**Information shown:**
_ _ _
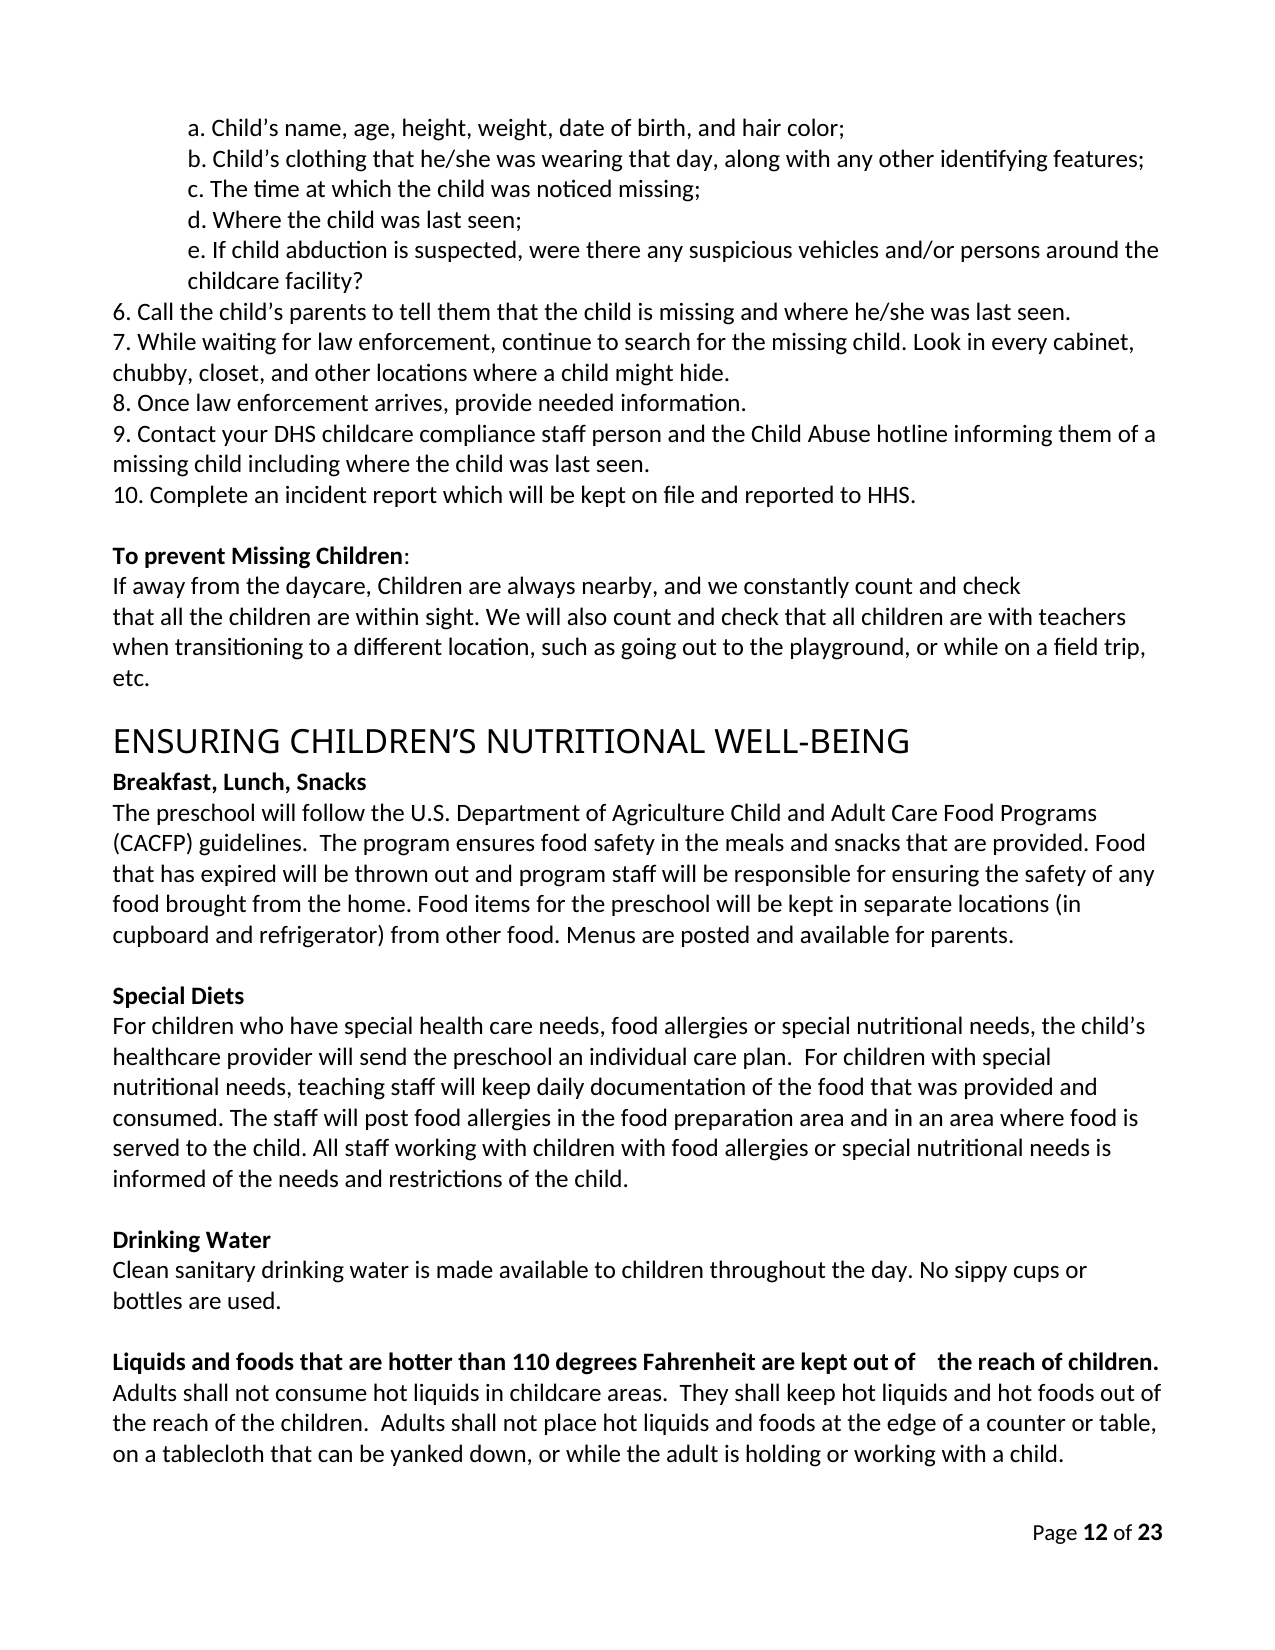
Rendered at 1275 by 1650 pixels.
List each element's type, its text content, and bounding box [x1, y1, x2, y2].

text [112, 1377, 1162, 1468]
text To prevent Missing Children: If away from the daycare, Children are always nearby, and we constantly count and check [112, 540, 1162, 601]
subtitle ENSURING CHILDREN’S NUTRITIONAL WELL-BEING [112, 717, 1162, 763]
text For children who have special health care needs, food allergies or special nutritional needs, the child’s healthcare provider will send the preschool an individual care plan. For children with special nutritional needs, teaching staff will keep daily documentation of the food that was provided and consumed. The staff will post food allergies in the food preparation area and in an area where food is served to the child. All staff working with children with food allergies or special nutritional needs is informed of the needs and restrictions of the child. [112, 1011, 1162, 1194]
text Drinking Water [112, 1224, 1162, 1255]
text 7. While waiting for law enforcement, continue to search for the missing child. Look in every cabinet, chubby, closet, and other locations where a child might hide. 8. Once law enforcement arrives, provide needed information. [112, 326, 1162, 418]
text a. Child’s name, age, height, weight, date of birth, and hair color; b. Child’s clothing that he/she was wearing that day, along with any other identifying features; c. The time at which the child was noticed missing; [187, 112, 1162, 204]
text Clean sanitary drinking water is made available to children throughout the day. No sippy cups or bottles are used. [112, 1255, 1162, 1316]
text 9. Contact your DHS childcare compliance staff person and the Child Abuse hotline informing them of a missing child including where the child was last seen. 10. Complete an incident report which will be kept on file and reported to HHS. [112, 418, 1162, 509]
text Breakfast, Lunch, Snacks [112, 766, 1162, 797]
text that all the children are within sight. We will also count and check that all children are with teachers when transitioning to a different location, such as going out to the playground, or while on a field trip, etc. [112, 601, 1162, 692]
text d. Where the child was last seen; e. If child abduction is suspected, were there any suspicious vehicles and/or persons around the childcare facility? [187, 204, 1162, 296]
text The preschool will follow the U.S. Department of Agriculture Child and Adult Care Food Programs (CACFP) guidelines. The program ensures food safety in the meals and snacks that are provided. Food that has expired will be thrown out and program staff will be responsible for ensuring the safety of any food brought from the home. Food items for the preschool will be kept in separate locations (in cupboard and refrigerator) from other food. Menus are posted and available for parents. [112, 797, 1162, 949]
text Special Diets [112, 980, 1162, 1011]
text Liquids and foods that are hotter than 110 degrees Fahrenheit are kept out of the reach of children. [112, 1346, 1162, 1377]
text 6. Call the child’s parents to tell them that the child is missing and where he/she was last seen. [112, 296, 1162, 326]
_ _ _
Copy the records above exactly, omitting every picture.

Rendered at 1275 by 1650 pixels.
List each element's type, its text content, and bounding box [x1, y1, x2, y2].

text [112, 1377, 1162, 1468]
text To prevent Missing Children: If away from the daycare, Children are always nearby, and we constantly count and check [112, 540, 1162, 601]
subtitle ENSURING CHILDREN’S NUTRITIONAL WELL-BEING [112, 717, 1162, 763]
text For children who have special health care needs, food allergies or special nutritional needs, the child’s healthcare provider will send the preschool an individual care plan. For children with special nutritional needs, teaching staff will keep daily documentation of the food that was provided and consumed. The staff will post food allergies in the food preparation area and in an area where food is served to the child. All staff working with children with food allergies or special nutritional needs is informed of the needs and restrictions of the child. [112, 1011, 1162, 1194]
text Drinking Water [112, 1224, 1162, 1255]
text 7. While waiting for law enforcement, continue to search for the missing child. Look in every cabinet, chubby, closet, and other locations where a child might hide. 8. Once law enforcement arrives, provide needed information. [112, 326, 1162, 418]
text a. Child’s name, age, height, weight, date of birth, and hair color; b. Child’s clothing that he/she was wearing that day, along with any other identifying features; c. The time at which the child was noticed missing; [187, 112, 1162, 204]
text Clean sanitary drinking water is made available to children throughout the day. No sippy cups or bottles are used. [112, 1255, 1162, 1316]
text 9. Contact your DHS childcare compliance staff person and the Child Abuse hotline informing them of a missing child including where the child was last seen. 10. Complete an incident report which will be kept on file and reported to HHS. [112, 418, 1162, 509]
text Breakfast, Lunch, Snacks [112, 766, 1162, 797]
text that all the children are within sight. We will also count and check that all children are with teachers when transitioning to a different location, such as going out to the playground, or while on a field trip, etc. [112, 601, 1162, 692]
text d. Where the child was last seen; e. If child abduction is suspected, were there any suspicious vehicles and/or persons around the childcare facility? [187, 204, 1162, 296]
text The preschool will follow the U.S. Department of Agriculture Child and Adult Care Food Programs (CACFP) guidelines. The program ensures food safety in the meals and snacks that are provided. Food that has expired will be thrown out and program staff will be responsible for ensuring the safety of any food brought from the home. Food items for the preschool will be kept in separate locations (in cupboard and refrigerator) from other food. Menus are posted and available for parents. [112, 797, 1162, 949]
text Special Diets [112, 980, 1162, 1011]
text Liquids and foods that are hotter than 110 degrees Fahrenheit are kept out of the reach of children. [112, 1346, 1162, 1377]
text 6. Call the child’s parents to tell them that the child is missing and where he/she was last seen. [112, 296, 1162, 326]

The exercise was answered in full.